Гусарский корнет Жерков одно время в
Петербурге принадлежал к тому буйному обществу, которым руководил Долохов. За
границей Жерков встретил Долохова солдатом, но не счел нужным узнать его.
Теперь, после разговора Кутузова с разжалованным, он с радостью старого друга
обратился к нему:
— Друг сердечный, ты как? — сказал он при
звуках песни, ровняя шаг своей лошади с шагом роты.

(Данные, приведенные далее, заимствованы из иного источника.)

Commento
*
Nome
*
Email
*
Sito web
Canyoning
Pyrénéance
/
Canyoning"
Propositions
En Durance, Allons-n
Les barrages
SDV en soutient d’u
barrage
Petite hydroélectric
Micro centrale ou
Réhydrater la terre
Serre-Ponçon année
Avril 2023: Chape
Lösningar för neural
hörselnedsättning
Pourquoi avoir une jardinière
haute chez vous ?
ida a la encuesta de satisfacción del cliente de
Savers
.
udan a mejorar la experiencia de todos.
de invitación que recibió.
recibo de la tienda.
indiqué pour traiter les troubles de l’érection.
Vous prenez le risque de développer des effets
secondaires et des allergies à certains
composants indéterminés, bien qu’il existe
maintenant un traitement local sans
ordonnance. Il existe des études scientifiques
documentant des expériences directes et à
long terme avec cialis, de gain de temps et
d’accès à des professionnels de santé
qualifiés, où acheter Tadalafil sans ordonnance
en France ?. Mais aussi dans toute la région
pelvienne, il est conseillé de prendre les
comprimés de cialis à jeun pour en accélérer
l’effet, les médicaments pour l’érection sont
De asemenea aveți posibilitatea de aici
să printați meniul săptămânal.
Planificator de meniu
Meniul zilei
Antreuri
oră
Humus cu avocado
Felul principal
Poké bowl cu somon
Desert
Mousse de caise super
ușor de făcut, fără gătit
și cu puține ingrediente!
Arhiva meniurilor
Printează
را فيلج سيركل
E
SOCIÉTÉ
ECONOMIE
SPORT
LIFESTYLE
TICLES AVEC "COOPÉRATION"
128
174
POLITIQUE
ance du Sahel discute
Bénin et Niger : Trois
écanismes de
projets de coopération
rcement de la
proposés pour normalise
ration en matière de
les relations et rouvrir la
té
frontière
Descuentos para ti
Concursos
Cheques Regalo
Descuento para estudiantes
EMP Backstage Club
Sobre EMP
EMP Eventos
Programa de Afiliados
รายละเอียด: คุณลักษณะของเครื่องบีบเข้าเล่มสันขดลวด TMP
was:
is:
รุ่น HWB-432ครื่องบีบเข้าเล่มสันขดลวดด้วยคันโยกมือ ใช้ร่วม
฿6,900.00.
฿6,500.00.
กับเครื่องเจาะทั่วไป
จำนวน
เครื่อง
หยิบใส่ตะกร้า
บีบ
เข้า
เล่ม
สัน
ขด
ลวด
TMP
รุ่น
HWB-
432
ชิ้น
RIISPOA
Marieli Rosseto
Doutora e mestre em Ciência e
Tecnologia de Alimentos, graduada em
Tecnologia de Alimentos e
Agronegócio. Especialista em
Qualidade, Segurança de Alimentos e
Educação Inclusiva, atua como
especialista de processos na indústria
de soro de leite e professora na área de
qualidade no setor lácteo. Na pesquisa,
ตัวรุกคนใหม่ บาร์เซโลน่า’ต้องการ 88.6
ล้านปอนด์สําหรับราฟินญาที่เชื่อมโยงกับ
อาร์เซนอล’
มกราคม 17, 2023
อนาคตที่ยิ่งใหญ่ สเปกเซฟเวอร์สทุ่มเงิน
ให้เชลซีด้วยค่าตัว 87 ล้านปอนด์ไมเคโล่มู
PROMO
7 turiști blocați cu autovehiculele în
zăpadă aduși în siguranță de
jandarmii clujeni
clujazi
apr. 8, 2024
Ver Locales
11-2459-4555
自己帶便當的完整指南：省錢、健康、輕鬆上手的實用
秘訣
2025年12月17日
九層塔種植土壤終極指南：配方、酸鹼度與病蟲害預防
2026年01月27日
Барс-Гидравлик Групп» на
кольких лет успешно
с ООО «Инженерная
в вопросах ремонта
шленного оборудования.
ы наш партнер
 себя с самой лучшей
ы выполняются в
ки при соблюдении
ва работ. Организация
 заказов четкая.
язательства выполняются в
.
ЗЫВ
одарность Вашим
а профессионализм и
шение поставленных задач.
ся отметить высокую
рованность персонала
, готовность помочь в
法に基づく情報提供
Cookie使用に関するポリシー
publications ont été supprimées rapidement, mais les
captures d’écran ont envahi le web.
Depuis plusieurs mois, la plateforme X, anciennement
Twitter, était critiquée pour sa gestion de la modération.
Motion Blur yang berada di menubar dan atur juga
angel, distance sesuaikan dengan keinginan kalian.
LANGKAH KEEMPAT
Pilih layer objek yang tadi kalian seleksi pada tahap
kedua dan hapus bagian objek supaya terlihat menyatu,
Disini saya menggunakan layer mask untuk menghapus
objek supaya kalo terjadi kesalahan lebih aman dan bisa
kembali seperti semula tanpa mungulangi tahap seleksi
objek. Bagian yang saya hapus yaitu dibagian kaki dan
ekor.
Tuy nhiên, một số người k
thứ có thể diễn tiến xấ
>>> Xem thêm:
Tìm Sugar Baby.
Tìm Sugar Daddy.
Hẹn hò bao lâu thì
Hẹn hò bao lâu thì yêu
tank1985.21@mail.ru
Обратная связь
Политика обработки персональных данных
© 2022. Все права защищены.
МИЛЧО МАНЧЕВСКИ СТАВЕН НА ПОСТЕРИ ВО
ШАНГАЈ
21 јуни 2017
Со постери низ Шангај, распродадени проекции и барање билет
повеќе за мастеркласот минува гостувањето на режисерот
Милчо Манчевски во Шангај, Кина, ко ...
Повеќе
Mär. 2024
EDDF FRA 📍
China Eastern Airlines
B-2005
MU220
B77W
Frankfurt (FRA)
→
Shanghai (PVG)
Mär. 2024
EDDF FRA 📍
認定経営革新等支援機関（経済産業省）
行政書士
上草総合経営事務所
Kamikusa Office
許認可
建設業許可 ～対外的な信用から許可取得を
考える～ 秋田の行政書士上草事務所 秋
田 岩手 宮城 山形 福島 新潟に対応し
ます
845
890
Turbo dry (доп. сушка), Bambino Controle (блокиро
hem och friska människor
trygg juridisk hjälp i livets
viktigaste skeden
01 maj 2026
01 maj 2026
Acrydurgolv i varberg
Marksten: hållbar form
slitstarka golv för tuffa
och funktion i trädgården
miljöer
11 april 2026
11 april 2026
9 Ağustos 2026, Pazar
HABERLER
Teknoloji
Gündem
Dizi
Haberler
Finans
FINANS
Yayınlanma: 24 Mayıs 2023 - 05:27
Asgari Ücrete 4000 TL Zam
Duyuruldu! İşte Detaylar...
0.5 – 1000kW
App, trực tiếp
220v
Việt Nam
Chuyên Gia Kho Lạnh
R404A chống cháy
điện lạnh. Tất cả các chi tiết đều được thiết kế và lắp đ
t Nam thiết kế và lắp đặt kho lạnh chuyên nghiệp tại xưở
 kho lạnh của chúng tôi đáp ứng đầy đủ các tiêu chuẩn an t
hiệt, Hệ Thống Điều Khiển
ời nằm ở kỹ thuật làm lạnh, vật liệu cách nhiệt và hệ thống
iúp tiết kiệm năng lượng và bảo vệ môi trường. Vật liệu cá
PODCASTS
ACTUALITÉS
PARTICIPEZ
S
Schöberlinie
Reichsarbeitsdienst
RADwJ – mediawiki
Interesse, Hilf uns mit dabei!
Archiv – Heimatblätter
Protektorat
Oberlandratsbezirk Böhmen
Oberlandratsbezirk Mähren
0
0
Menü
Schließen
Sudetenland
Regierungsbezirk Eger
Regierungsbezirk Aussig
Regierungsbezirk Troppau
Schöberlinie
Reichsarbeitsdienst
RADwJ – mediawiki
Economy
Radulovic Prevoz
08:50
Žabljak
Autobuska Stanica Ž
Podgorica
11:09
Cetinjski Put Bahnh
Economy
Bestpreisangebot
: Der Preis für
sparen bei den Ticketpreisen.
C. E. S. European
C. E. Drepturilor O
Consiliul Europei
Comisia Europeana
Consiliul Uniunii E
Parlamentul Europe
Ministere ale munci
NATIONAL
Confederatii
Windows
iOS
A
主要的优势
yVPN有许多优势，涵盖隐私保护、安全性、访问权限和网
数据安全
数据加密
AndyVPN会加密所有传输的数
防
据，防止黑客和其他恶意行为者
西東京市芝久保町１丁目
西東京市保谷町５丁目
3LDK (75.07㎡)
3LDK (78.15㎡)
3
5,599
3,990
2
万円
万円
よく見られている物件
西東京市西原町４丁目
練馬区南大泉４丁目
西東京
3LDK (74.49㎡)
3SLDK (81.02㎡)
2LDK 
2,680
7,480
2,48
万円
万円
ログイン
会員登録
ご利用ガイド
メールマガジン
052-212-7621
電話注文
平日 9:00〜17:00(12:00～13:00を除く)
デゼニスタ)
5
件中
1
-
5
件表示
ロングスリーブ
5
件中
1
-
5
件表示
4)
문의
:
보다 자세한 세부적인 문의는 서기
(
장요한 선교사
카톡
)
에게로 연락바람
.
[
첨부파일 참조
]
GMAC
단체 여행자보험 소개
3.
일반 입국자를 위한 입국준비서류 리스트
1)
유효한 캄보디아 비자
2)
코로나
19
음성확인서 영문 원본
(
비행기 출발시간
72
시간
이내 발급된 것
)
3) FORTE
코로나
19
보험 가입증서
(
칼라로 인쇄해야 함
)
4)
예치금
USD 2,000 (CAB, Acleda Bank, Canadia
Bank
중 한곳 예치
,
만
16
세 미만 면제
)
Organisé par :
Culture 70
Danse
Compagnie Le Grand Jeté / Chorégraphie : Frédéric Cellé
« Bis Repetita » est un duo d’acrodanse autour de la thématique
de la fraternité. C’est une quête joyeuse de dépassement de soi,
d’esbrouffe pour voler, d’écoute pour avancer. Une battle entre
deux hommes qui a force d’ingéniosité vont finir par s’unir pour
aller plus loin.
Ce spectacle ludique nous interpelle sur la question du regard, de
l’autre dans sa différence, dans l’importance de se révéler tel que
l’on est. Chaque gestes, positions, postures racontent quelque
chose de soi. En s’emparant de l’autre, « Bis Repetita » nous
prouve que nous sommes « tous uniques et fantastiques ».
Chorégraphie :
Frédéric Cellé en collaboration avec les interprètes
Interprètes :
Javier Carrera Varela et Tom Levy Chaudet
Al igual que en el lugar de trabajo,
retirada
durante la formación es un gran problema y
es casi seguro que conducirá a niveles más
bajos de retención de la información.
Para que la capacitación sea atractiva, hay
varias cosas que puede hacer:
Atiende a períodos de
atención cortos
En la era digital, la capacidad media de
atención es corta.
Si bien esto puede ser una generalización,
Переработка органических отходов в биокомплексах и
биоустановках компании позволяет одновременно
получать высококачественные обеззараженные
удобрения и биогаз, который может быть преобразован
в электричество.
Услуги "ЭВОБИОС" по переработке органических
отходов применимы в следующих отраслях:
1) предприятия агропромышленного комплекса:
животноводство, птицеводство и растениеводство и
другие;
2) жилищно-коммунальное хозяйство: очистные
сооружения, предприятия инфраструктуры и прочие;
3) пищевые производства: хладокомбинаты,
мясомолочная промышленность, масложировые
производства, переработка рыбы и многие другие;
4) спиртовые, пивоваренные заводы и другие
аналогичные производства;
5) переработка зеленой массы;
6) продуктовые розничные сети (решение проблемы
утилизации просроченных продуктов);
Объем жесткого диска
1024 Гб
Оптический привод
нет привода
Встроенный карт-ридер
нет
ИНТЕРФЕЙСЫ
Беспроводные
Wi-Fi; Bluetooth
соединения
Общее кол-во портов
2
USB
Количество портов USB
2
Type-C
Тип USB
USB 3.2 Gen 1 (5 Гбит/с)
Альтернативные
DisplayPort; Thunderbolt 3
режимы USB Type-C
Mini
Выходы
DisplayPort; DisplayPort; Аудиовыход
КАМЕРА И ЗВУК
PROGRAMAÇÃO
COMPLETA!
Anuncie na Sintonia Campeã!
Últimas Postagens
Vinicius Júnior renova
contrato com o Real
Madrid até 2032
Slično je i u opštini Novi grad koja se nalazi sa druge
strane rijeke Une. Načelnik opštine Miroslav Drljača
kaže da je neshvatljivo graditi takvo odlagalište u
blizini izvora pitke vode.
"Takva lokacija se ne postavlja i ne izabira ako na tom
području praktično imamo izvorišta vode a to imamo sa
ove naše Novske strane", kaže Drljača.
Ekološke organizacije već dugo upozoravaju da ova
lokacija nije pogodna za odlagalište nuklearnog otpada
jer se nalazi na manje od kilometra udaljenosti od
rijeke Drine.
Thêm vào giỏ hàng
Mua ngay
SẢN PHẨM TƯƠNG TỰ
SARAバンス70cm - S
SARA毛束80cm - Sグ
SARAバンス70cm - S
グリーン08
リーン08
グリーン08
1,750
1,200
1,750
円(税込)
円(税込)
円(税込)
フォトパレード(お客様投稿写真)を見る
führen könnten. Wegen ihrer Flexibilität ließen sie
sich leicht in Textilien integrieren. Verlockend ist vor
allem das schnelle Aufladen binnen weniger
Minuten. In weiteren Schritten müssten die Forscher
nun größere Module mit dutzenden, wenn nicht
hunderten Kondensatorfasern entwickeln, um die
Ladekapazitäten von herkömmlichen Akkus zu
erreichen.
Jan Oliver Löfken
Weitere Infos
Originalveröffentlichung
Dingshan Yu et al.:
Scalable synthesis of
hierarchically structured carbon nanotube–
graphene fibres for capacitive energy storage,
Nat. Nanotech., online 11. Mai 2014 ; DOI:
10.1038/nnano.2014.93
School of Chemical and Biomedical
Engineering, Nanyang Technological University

— Я как? — отвечал холодно Долохов, — как
видишь.
Бойкая песня придавала особенное значение тону
развязной веселости, с которой говорил Жерков, и умышленной холодности ответов
Долохова.
— Ну, как ладишь с начальством? — спросил
Жерков.
— Ничего, хорошие люди. Ты как в штаб
затесался?
— Прикомандирован, дежурю.
Они помолчали.
«Выпускала сокола да из правого рукава»,
говорила песня, невольно возбуждая бодрое, веселое чувство. Разговор их,
вероятно, был бы другой, ежели бы они говорили не при звуках песни.
— Что правда, австрийцев побили? — спросил
Долохов.
— А чорт их знает, говорят.
— Я рад, — отвечал Долохов коротко и ясно, как
того требовала песня.
— Что ж, приходи к нам когда вечерком, фараон
заложишь, — сказал Жерков.
— Или у вас денег много завелось?
— Приходи.
— Нельзя. Зарок дал. Не пью и не играю, пока
не произведут.
— Да что ж, до первого дела…
— Там видно будет.
Опять они помолчали.
— Ты заходи, коли что нужно, все в штабе
помогут… — сказал Жерков.
Долохов усмехнулся.
— Ты лучше не беспокойся. Мне что нужно, я
просить не стану, сам возьму.
— Да что ж, я так…
— Ну, и я так.
— Прощай.
— Будь здоров…
… и высоко, и далеко,
На родиму сторону…
Жерков тронул шпорами лошадь, которая раза
три, горячась, перебила ногами, не зная, с какой начать, справилась и
поскакала, обгоняя роту и догоняя коляску, тоже в такт песни.